[PAGE EXCERPT — start]

Templeton Press, 2009

RRP $48.95 

Reviewed by Pastor Jenny Coombes of Murgon, previously a high school science teacher, now exploring the area of spirituality and excited by possibilities. 

 IMAGINE WALKING around a crowded room, filled with a very diverse group of people and dropping in on their conversations.

Some you might feel an instant rapport with, and be able to participate fully in what was being exchanged – others you might discover a little outside your area of knowledge and so harder to grasp, but the topics are tantalisingly interesting so you stay and listen a while.

This is how this book struck me. 

 The authors of each short article were instructed “to avoid compounding disciplinary suspicion with obscure or jargon-laden prose”, (p.10) thereby making it suitable for “interested lay readers and specialists looking to broaden their horizons” (p,7).

This aim is achieved to a large degree, however, the brevity of the article means that that the authors must assume a basic knowledge and understanding in their field, and this impacts on the reader working in unfamiliar territory. 

 Where the terminology is familiar, the articles are very easy to read and comprehend. 

 Authors are drawn from establishments scattered throughout 10 countries of Western Europe and Asia with very diverse spiritual and scientific perspectives best described as non-Western.

It is the intention of the editor, that Global Perspectives on Science and Spirituality should lure the reader to delve further and create more questions rather than give answers.

 This it does.

 From the suggestion that science and spirituality could form a new discipline of study, to the idea that, “incessant creation is an engine of evolution” (p.141), this book opens up many areas of both science and our spirituality to examination and a fresh approach.

[PAGE EXCERPT — finish]
[DATA EXTRACT — start]

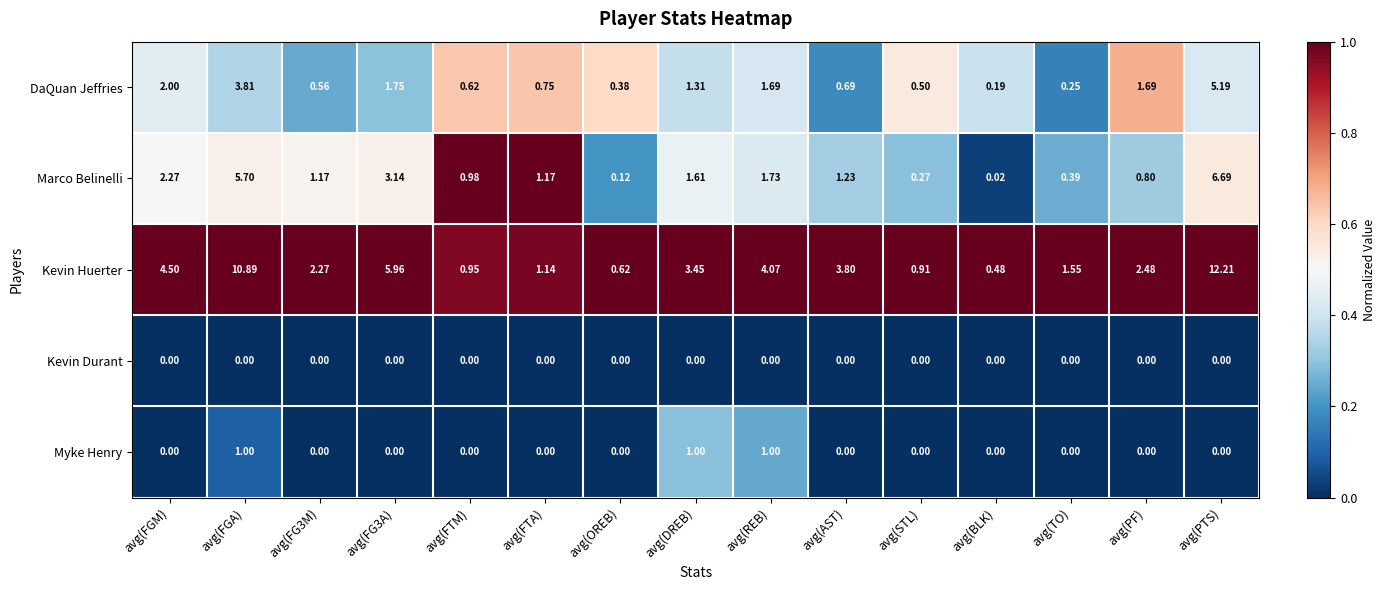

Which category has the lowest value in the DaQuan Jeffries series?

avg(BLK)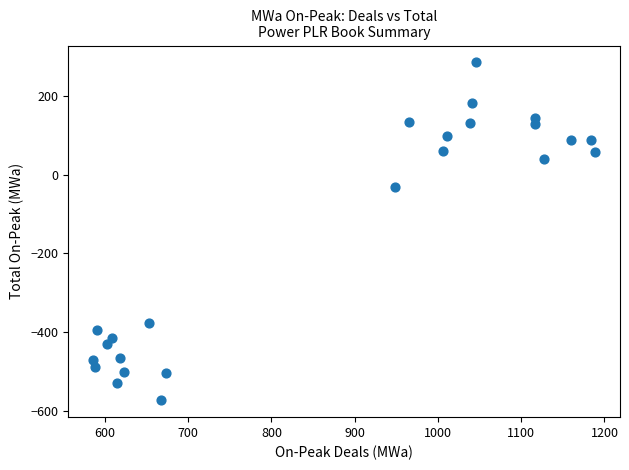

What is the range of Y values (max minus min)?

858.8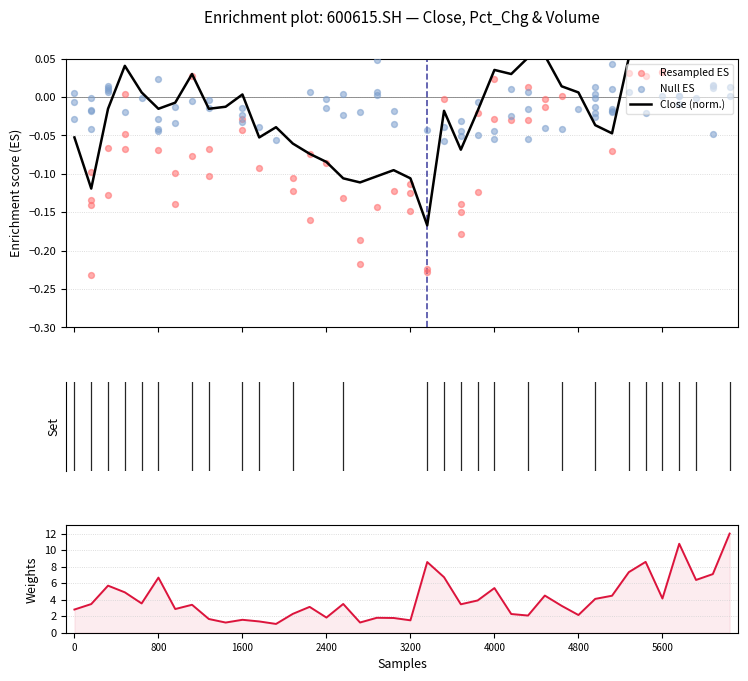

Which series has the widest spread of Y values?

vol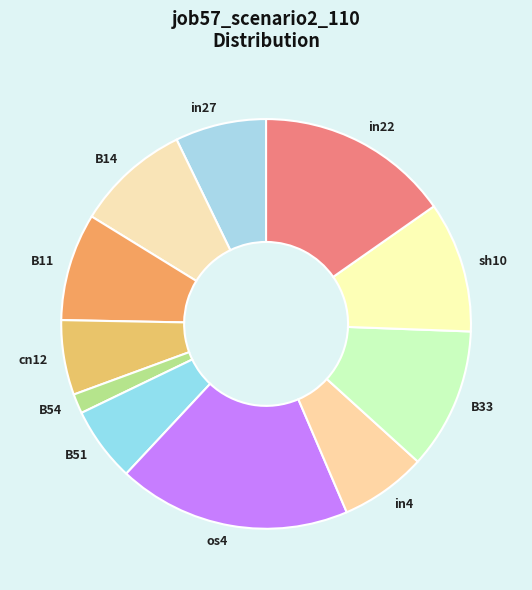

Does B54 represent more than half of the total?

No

[DATA EXTRACT — finish]

> [APPLY WHAT YOU READ]:
1 > In the book review, what job did the reviewer hold before becoming a pastor?
2 > Copy the book review word for word, between "This it does." and "a fresh approach.", inclusive.

> [PER-TASK ANSWERS]:
1 > She was a high school science teacher.

2 >
This it does.

 From the suggestion that science and spirituality could form a new discipline of study, to the idea that, “incessant creation is an engine of evolution” (p.141), this book opens up many areas of both science and our spirituality to examination and a fresh approach.